### [ACTION ITEM]
Report the lines of the data below that contain the string "появления".
++++ TASK MATERIAL ++++
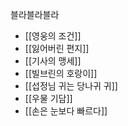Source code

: 
블라블라블라  

- [[영웅의 조건]]
- [[잃어버린 편지]]
- [[기사의 맹세]]
- [[빌브린의 호랑이]]
- [[섭정님 귀는 당나귀 귀]]
- [[우물 기담]]
- [[손은 눈보다 빠르다]]
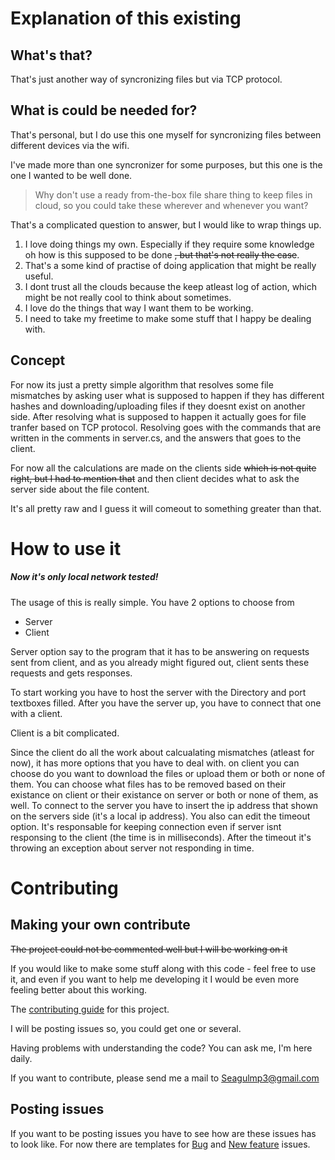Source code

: Explanation of this existing
========================
What's that?
-----------------------
That's just another way of syncronizing files but via TCP protocol.

What is could be needed for?
-----------------------
That's personal, but I do use this one myself for syncronizing files between different devices via the wifi.

I've made more than one syncronizer for some purposes, but this one is the one I wanted to be well done.

>Why don't use a ready from-the-box file share thing to keep files in cloud, so you could take these wherever and whenever you want?

That's a complicated question to answer, but I would like to wrap things up.
1. I love doing things my own. Especially if they require some knowledge oh how is this supposed to be done ~~, but that's not really the case~~.
1. That's a some kind of practise of doing application that might be really useful.
1. I dont trust all the clouds because the keep atleast log of action, which might be not really cool to think about sometimes.
1. I love do the things that way I want them to be working.
1. I need to take my freetime to make some stuff that I happy be dealing with.

Concept
----------------------
For now its just a pretty simple algorithm that resolves some file mismatches by asking user what is supposed to happen if they has different hashes and downloading/uploading files if they doesnt exist on another side. 
After resolving what is supposed to happen it actually goes for file tranfer based on TCP protocol.
Resolving goes with the commands that are written in the comments in server.cs, and the answers that goes to the client.

For now all the calculations are made on the clients side ~~which is not quite right, but I had to mention that~~ and then client decides what to ask the server side about the file content.

It's all pretty raw and I guess it will comeout to something greater than that.

How to use it
========================

##### Now it's only local network tested!

The usage of this is really simple. You have 2 options to choose from

* Server
* Client

Server option say to the program that it has to be answering on requests sent from client, and as you already might figured out, client sents these requests and gets responses.

To start working you have to host the server with the Directory and port textboxes filled. After you have the server up, you have to connect that one with a client. 

Client is a bit complicated.

Since the client do all the work about calcualating mismatches (atleast for now), it has more options that you have to deal with. on client you can choose do you want to download the files or upload them or both or none of them. You can choose what files has to be removed based on their existance on client or their existance on server or both or none of them, as well.
To connect to the server you have to insert the ip address that shown on the servers side (it's a local ip address).
You also can edit the timeout option. It's responsable for keeping connection even if server isnt responsing to the client (the time is in milliseconds). After the timeout it's throwing an exception about server not responding in time.

Contributing
========================
Making your own contribute
------------------------
~~The project could not be commented well but I will be working on it~~

If you would like to make some stuff along with this code - feel free to use it, and even if you want to help me developing it I would be even more feeling better about this working. 

The [contributing guide](https://github.com/Halozzee/TcpDirectorySyncronizer/blob/master/CONTRIBUTING.md) for this project.

I will be posting issues so, you could get one or several.

Having problems with understanding the code? You can ask me, I'm here daily.

If you want to contribute, please send me a mail to Seagulmp3@gmail.com

Posting issues
-----------------------
If you want to be posting issues you have to see how are these issues has to look like.
For now there are templates for [Bug](https://github.com/Halozzee/TcpDirectorySyncronizer/blob/master/.github/ISSUE_TEMPLATE/bug_report.md) and [New feature](https://github.com/Halozzee/TcpDirectorySyncronizer/blob/master/.github/ISSUE_TEMPLATE/bug_report.md) issues.
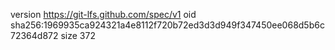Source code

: version https://git-lfs.github.com/spec/v1
oid sha256:1969935ca924321a4e8112f720b72ed3d3d949f347450ee068d5b6c72364d872
size 372
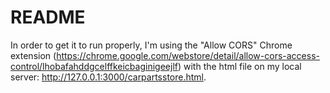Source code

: # README

In order to get it to run properly, I'm using the "Allow CORS" Chrome extension (https://chrome.google.com/webstore/detail/allow-cors-access-control/lhobafahddgcelffkeicbaginigeejlf) with the html file on my local server: http://127.0.0.1:3000/carpartsstore.html.


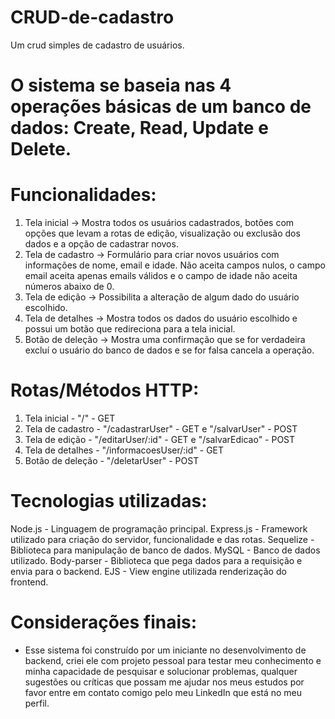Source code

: # CRUD-de-cadastro
Um crud simples de cadastro de usuários.

# O sistema se baseia nas 4 operações básicas de um banco de dados: Create, Read, Update e Delete.

# Funcionalidades:
1. Tela inicial  -> Mostra todos os usuários cadastrados, botões com opções que levam a rotas de edição, visualização ou exclusão dos dados e a opção de cadastrar novos.
2. Tela de cadastro -> Formulário para criar novos usuários com informações de nome, email e idade. Não aceita campos nulos, o campo email aceita apenas emails válidos
e o campo de idade não aceita números abaixo de 0.
3. Tela de edição -> Possibilita a alteração de algum dado do usuário escolhido.
4. Tela de detalhes -> Mostra todos os dados do usuário escolhido e possui um botão que redireciona para a tela inicial.
5. Botão de deleção -> Mostra uma confirmação que se for verdadeira excluí o usuário do banco de dados e se for falsa cancela a operação.

# Rotas/Métodos HTTP: 
1. Tela inicial -  "/" - GET
2. Tela de cadastro - "/cadastrarUser" - GET  e "/salvarUser" - POST
3. Tela de edição - "/editarUser/:id" - GET  e "/salvarEdicao" - POST
4. Tela de detalhes - "/informacoesUser/:id" - GET 
5. Botão de deleção - "/deletarUser" - POST

# Tecnologias utilizadas:
Node.js - Linguagem de programação principal.
Express.js - Framework utilizado para criação do servidor, funcionalidade e das rotas.
Sequelize - Biblioteca para manipulação de banco de dados.
MySQL - Banco de dados utilizado.
Body-parser - Biblioteca que pega dados para a requisição e envia para o backend.
EJS - View engine utilizada renderização do frontend.

# Considerações finais: 
- Esse sistema foi construído por um iniciante no desenvolvimento de backend, criei ele com projeto pessoal para testar meu conhecimento e minha capacidade de pesquisar 
e solucionar problemas, qualquer sugestões ou críticas que possam me ajudar nos meus estudos por favor entre em contato comigo pelo meu LinkedIn que está no meu perfil.
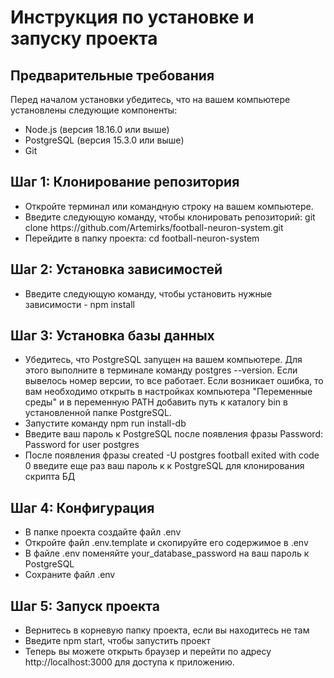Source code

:   <h1>Инструкция по установке и запуску проекта</h1>
  <h2>Предварительные требования</h2>
  <p>Перед началом установки убедитесь, что на вашем компьютере установлены следующие компоненты:</p>
  <ul>
    <li>Node.js (версия 18.16.0 или выше)</li>
    <li>PostgreSQL (версия 15.3.0 или выше)</li>
    <li>Git</li>
  </ul>
  <h2>Шаг 1: Клонирование репозитория</h2>
  <ul>
    <li>Откройте терминал или командную строку на вашем компьютере.</li>
    <li>Введите следующую команду, чтобы клонировать репозиторий: git clone https://github.com/Artemirks/football-neuron-system.git</URL></li>
    <li>Перейдите в папку проекта: cd football-neuron-system</li>
  </ul>
  <h2>Шаг 2: Установка зависимостей</h2>
  <ul>
    <li>Введите следующую команду, чтобы установить нужные зависимости - npm install</li>
  </ul>
  <h2>Шаг 3: Установка базы данных</h2>
  <ul>
    <li>Убедитесь, что PostgreSQL запущен на вашем компьютере. Для этого выполните в терминале команду postgres --version. Если вывелось номер версии, то все работает. Если возникает ошибка, то вам необходимо открыть в настройках компьютера "Переменные среды" и в переменную PATH добавить путь к каталогу bin в установленной папке PostgreSQL.</li>
    <li>Запустите команду npm run install-db</li>
    <li>Введите ваш пароль к PostgreSQL после появления фразы Password: Password for user postgres</li>
    <li>После появления фразы created -U postgres football exited with code 0 введите еще раз ваш пароль к к PostgreSQL для клонирования скрипта БД</li>
  </ul>
  <h2>Шаг 4: Конфигурация</h2>
  <ul>
    <li>В папке проекта создайте файл .env</li>
    <li>Откройте файл .env.template и скопируйте его содержимое в .env</li>
    <li>В файле .env поменяйте your_database_password на ваш пароль к PostgreSQL</li>
    <li>Сохраните файл .env</li>
  </ul>
  <h2>Шаг 5: Запуск проекта</h2>
  <ul>
    <li>Вернитесь в корневую папку проекта, если вы находитесь не там</li>
    <li>Введите npm start, чтобы запустить проект</li>
    <li>Теперь вы можете открыть браузер и перейти по адресу http://localhost:3000 для доступа к приложению.</li>
  </ul>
++++
### [REPLY TO THE TASK]
    <li>Введите ваш пароль к PostgreSQL после появления фразы Password: Password for user postgres</li>
    <li>После появления фразы created -U postgres football exited with code 0 введите еще раз ваш пароль к к PostgreSQL для клонирования скрипта БД</li>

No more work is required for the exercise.